Slowly but surely as the years rolled on the NSPCC continued to press the message about the prevalence of child sexual abuse, while encouraging victims to come forward. During this time the corrosive effects of this most insidious crime have been painfully detailed by many of those whose lives have been derailed by it. And of course the details of the hundreds of opportunistic sexual assaults committed by Jimmy Savile have been indelibly branded onto the nation’s consciousness.

It’s been a long road - particularly for those who were raped or otherwise abused as children and are now well into their later years - to bring society around to accepting that this is not to be treated as a dark secret that we really don’t want to expose to daylight. Many of those who called our helpline during the early days of the Savile investigation had never told anyone about the traumatic events of their childhoods despite the fact they had reached retirement age.

So, having buried the taboo, we seem to be in danger of giving it the kiss of life with the way some cases of alleged abuse are now being perceived.

It’s quite right that all claims of sexual assault should be investigated, tested and, where there is a case, pursued through the judicial system. No one is above the law, whether a ‘celebrity’ or a lord.

But we seem to have lost a sense of perspective when it comes to these crimes with vast resources being allocated to a handful of cases while many thousands of reported incidents are virtually on hold.

The police should never have to apologise for investigating crimes and following leads. However, if allegations are false or cannot be substantiated they should say so. This would be a strength not a weakness.

It is, of course, difficult that in many of the high-profile cases of recent times the identities of those under investigation have not been officially released by the police but have come to light through other means. Yet we have to deal with the world as it is not as we wish it would be and once names are common knowledge the results of the investigations centring on them should be made public.

When it emerges that someone in the public eye is being investigated for non-recent child abuse it obviously stirs the interest of the media whose appetite can be insatiable. This puts pressure on the police who don’t want to repeat the mistakes of the past by allowing offenders to slip through their hands.  And so there is a danger, as has been seen in recent cases, that officers lack confidence in declaring there is a lack of evidence or the allegations are not true. 

The disproportionate weight of media attention given to say, Sir Edward Heath, as opposed to the Bradford grooming gang sentenced this week, shows there is a danger the pendulum is swinging too far the other way. This threatens the painstaking work invested in ensuring the public and our institutions recognise child abuse as a very real danger. 

Whilst high profile cases have helped the cause there is now a real risk that the all-encompassing focus on them does both victims of abuse and those advocating on their behalf a fundamental disservice.

As the public watches high -profile cases collapsing amidst a media fanfare genuine convictions made across the country week in week out go virtually unannounced. If this trend continues they may start to believe that child sexual abuse isn’t the prolific problem we know it to be.

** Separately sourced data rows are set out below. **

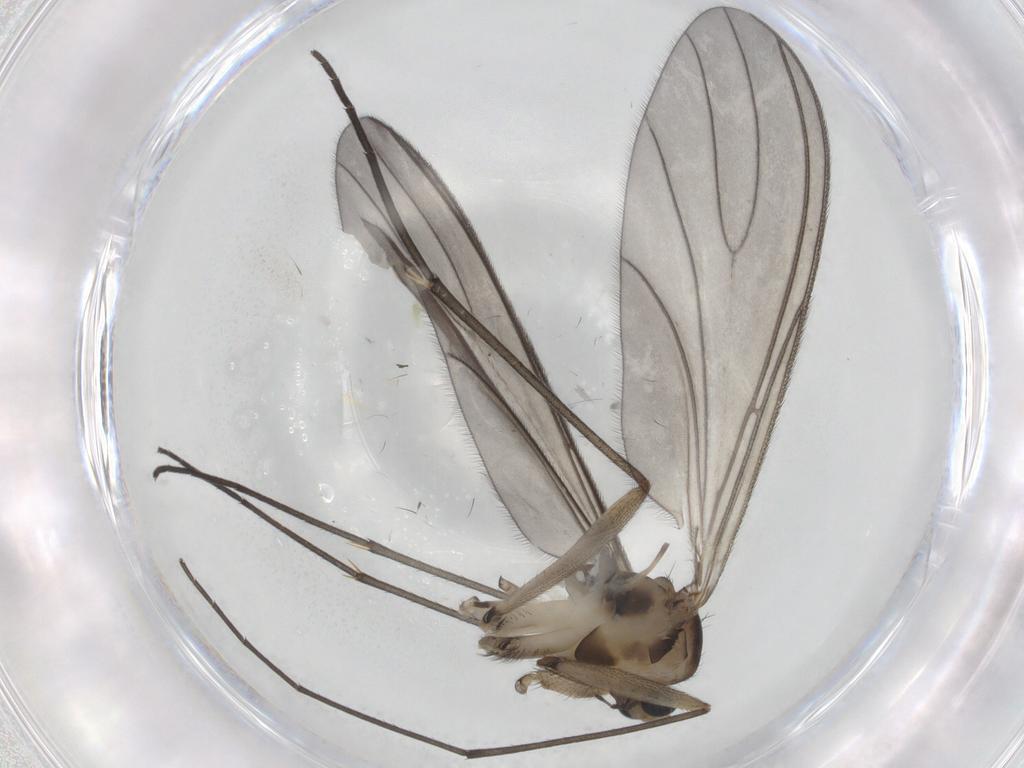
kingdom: Animalia
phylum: Arthropoda
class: Insecta
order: Diptera
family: Sciaridae
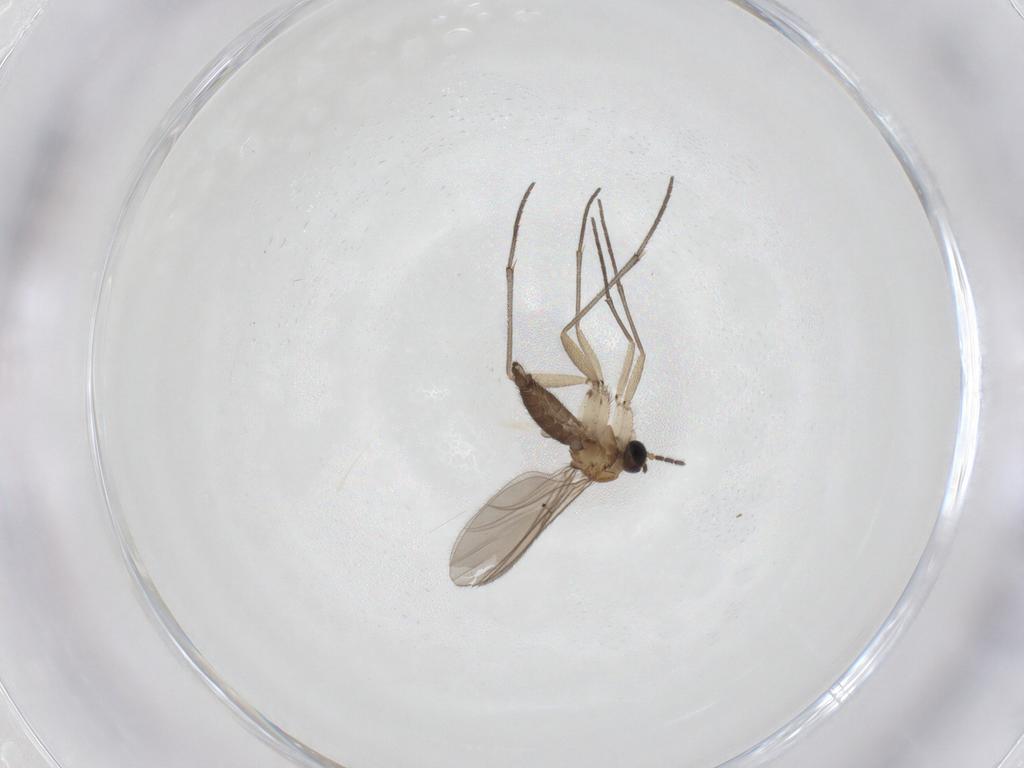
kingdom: Animalia
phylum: Arthropoda
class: Insecta
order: Diptera
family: Sciaridae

So, while detectives peer into the mists of time, searching for long lost clues, we have to face the unpalatable possibility that offences being committed today will in turn only be investigated fully in years or decades' time because there is not the manpower to deal with them right now.

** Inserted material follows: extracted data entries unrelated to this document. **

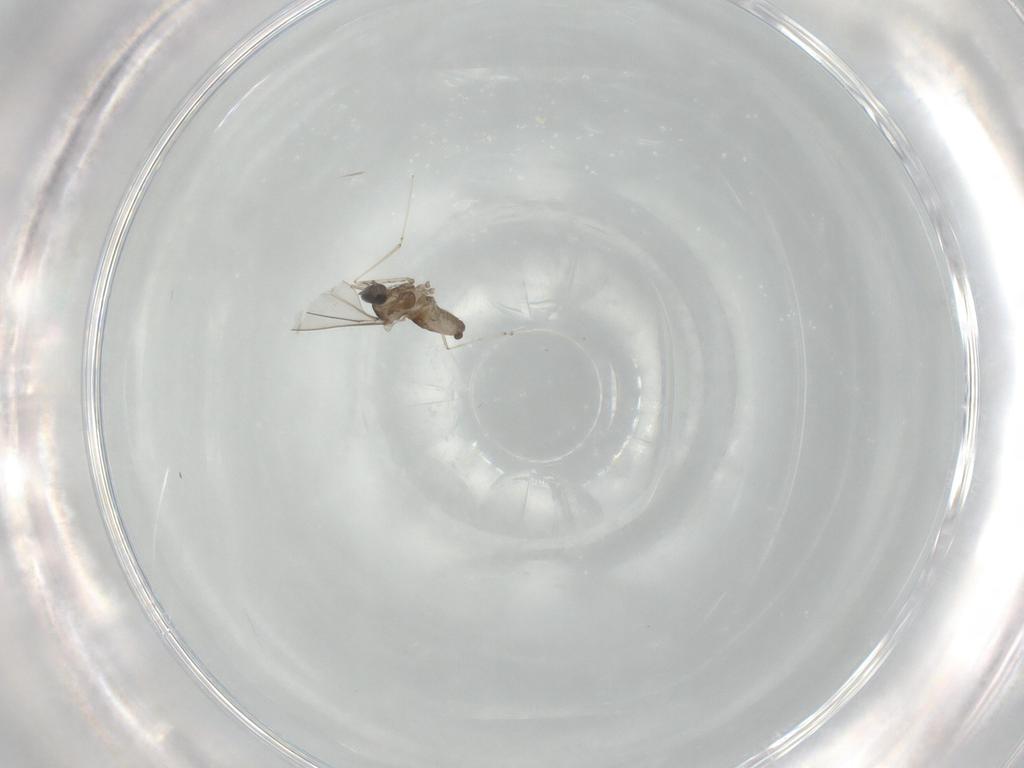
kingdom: Animalia
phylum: Arthropoda
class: Insecta
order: Diptera
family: Cecidomyiidae
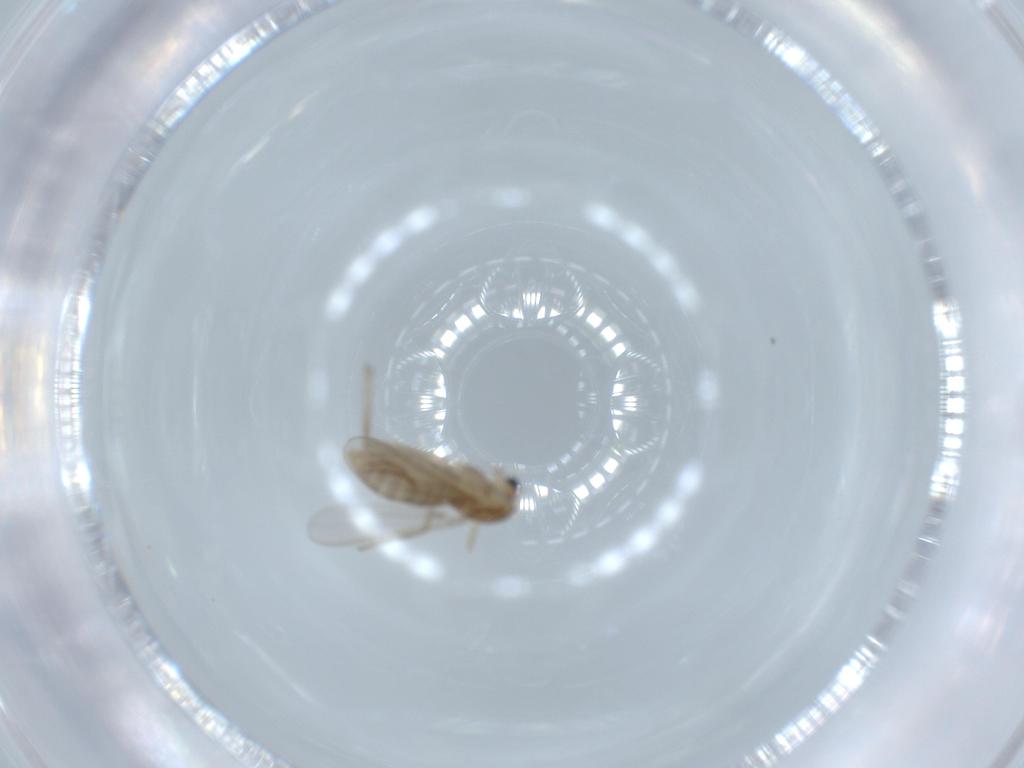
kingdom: Animalia
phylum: Arthropoda
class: Insecta
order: Diptera
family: Chironomidae
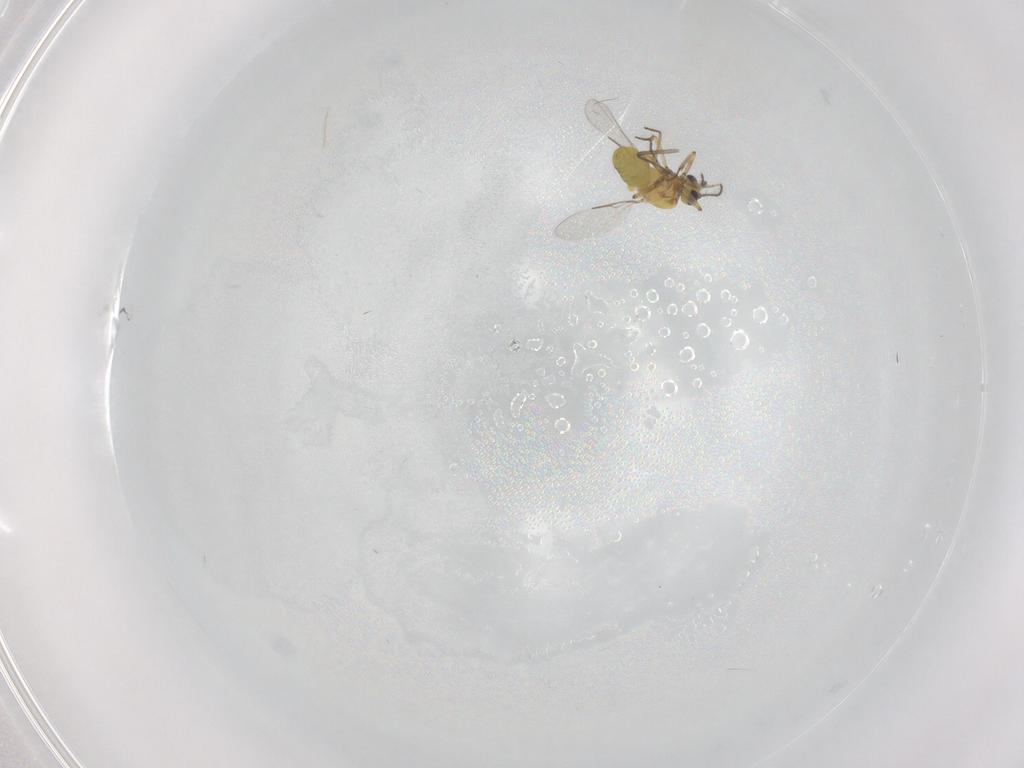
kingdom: Animalia
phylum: Arthropoda
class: Insecta
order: Diptera
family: Ceratopogonidae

So, now the Goddard Inquiry is in full swing, taking evidence about allegations of child sex crimes involving ‘well known people’ as well as institutional abuse, how do we ensure we don’t fail today’s victims?

If they start to think their stories are going to be diminished by the continuing furore over how some senior public figures have been treated by the police they will stay silent. Therefore we have to continue to encourage them to come forward, to give them the confidence of knowing they will be listened to.

If we don’t we will find ourselves back in those incestuous days where people conspired to say and do nothing to prevent child abuse.

Peter Wanless is Chief Executive of the NSPCC.